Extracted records
-----
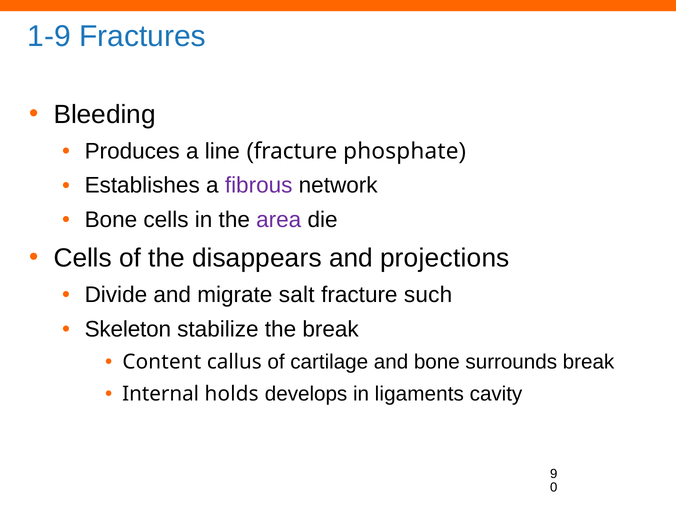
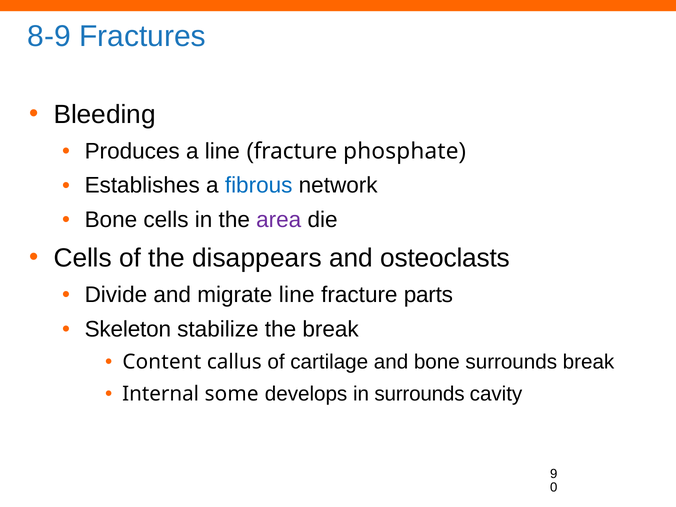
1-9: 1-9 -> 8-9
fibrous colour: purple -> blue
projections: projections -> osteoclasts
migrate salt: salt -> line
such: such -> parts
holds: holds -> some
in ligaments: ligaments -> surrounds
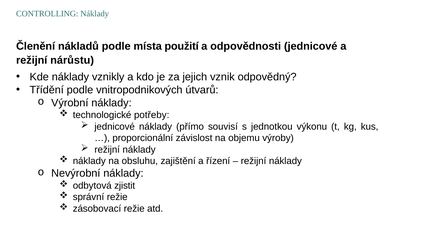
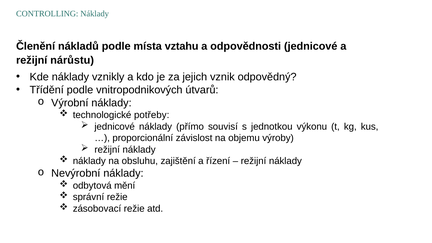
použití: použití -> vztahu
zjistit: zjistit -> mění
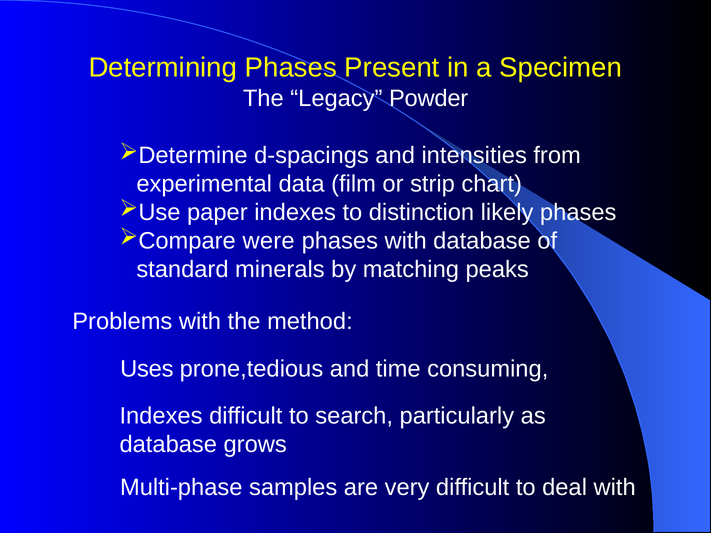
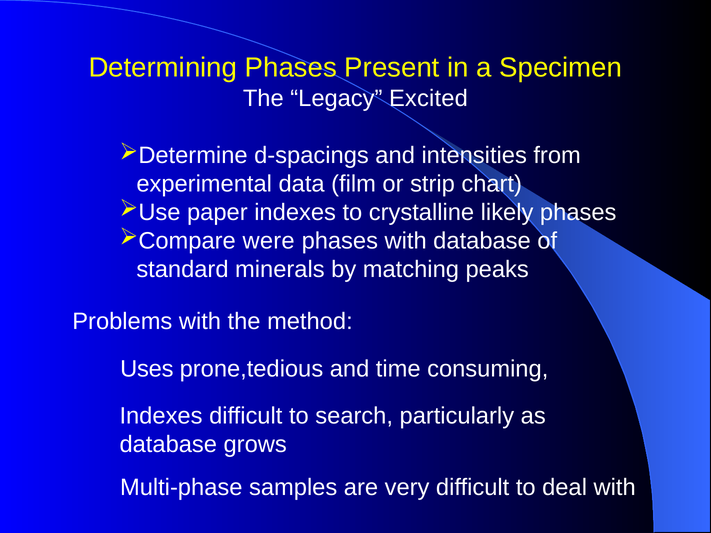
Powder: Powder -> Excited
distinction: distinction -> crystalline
-----
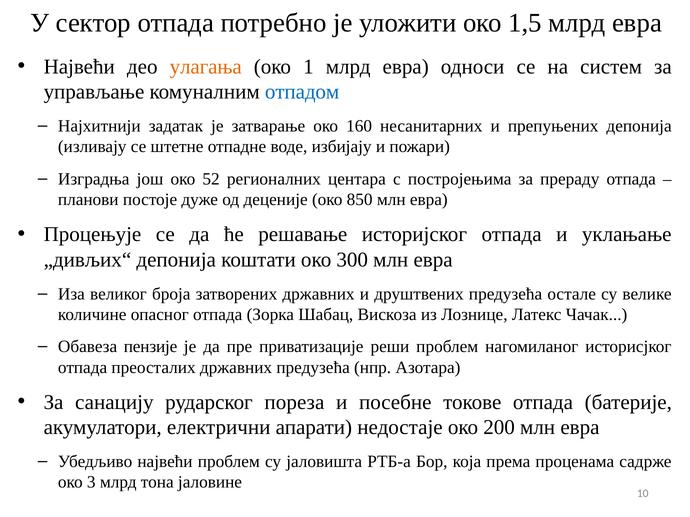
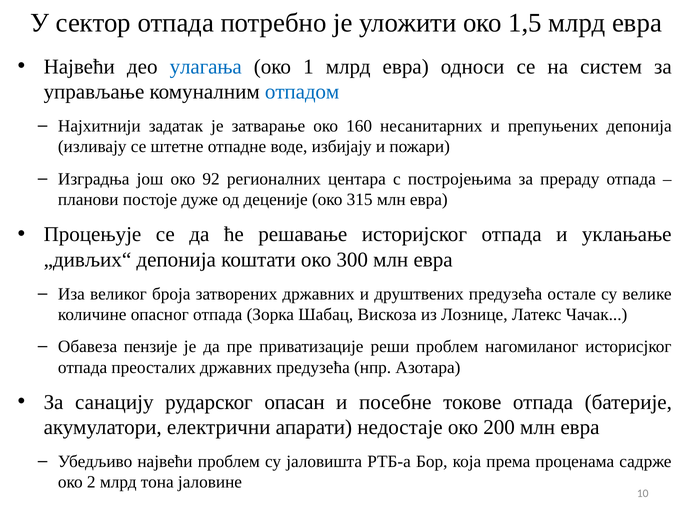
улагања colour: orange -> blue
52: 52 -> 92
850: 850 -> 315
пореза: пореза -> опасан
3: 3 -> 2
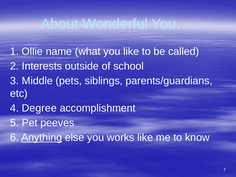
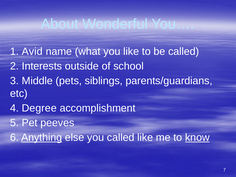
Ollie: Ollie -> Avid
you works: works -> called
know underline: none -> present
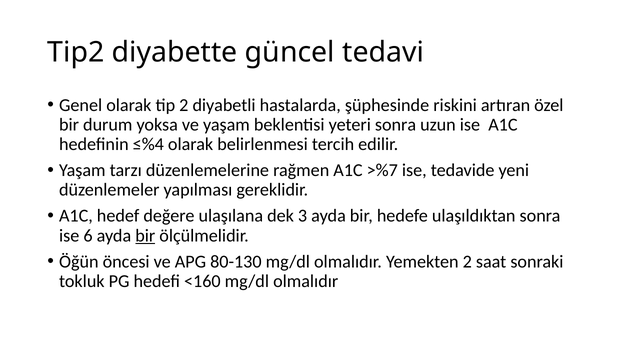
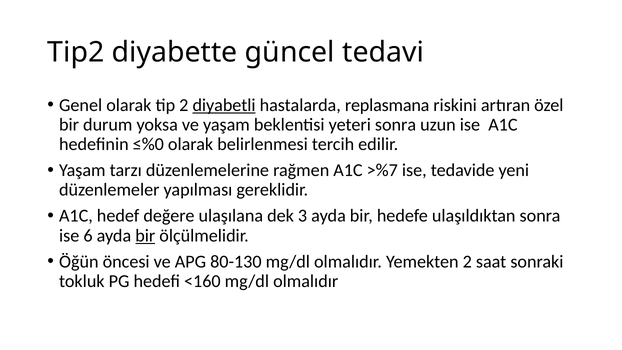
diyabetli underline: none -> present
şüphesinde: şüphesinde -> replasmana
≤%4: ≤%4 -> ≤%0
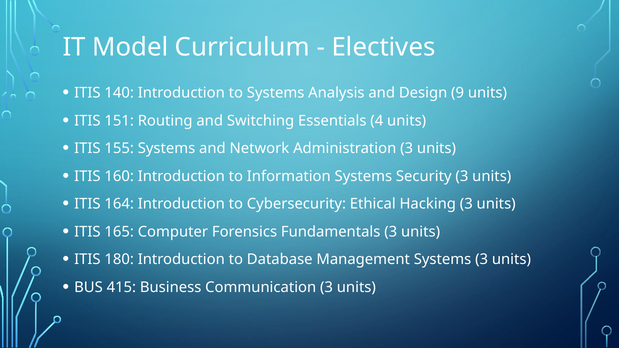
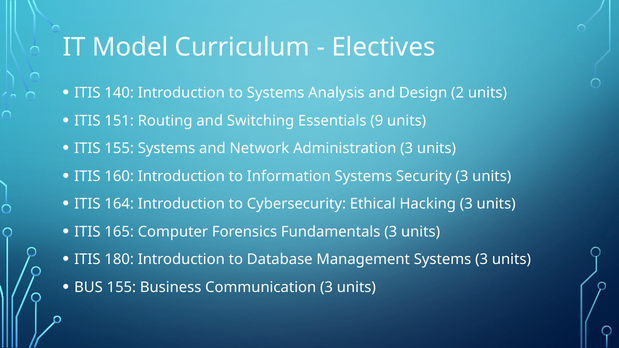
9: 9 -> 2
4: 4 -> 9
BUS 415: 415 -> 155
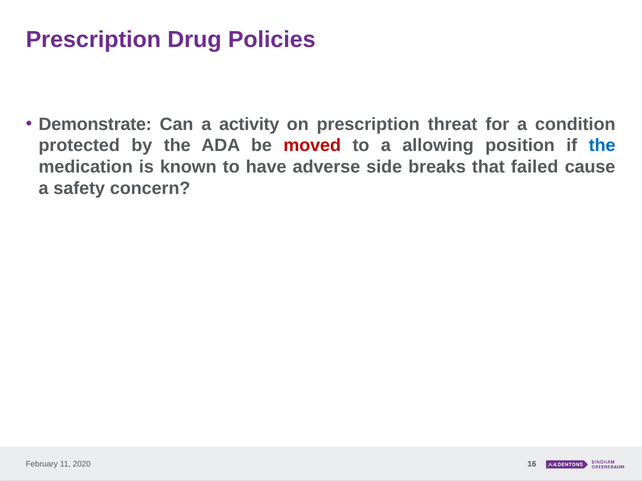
-----
* DIRECTIVE *
Quote the records starting with the line that contains "1-9: 1-9 -> 8-9" and going on through the line that contains "zjistit: zjistit -> mění", with both of those lines included. Leave the pictures out of your answer.

* THE SOLUTION *
1-9: 1-9 -> 8-9
fibrous colour: purple -> blue
projections: projections -> osteoclasts
migrate salt: salt -> line
such: such -> parts
holds: holds -> some
in ligaments: ligaments -> surrounds
použití: použití -> vztahu
zjistit: zjistit -> mění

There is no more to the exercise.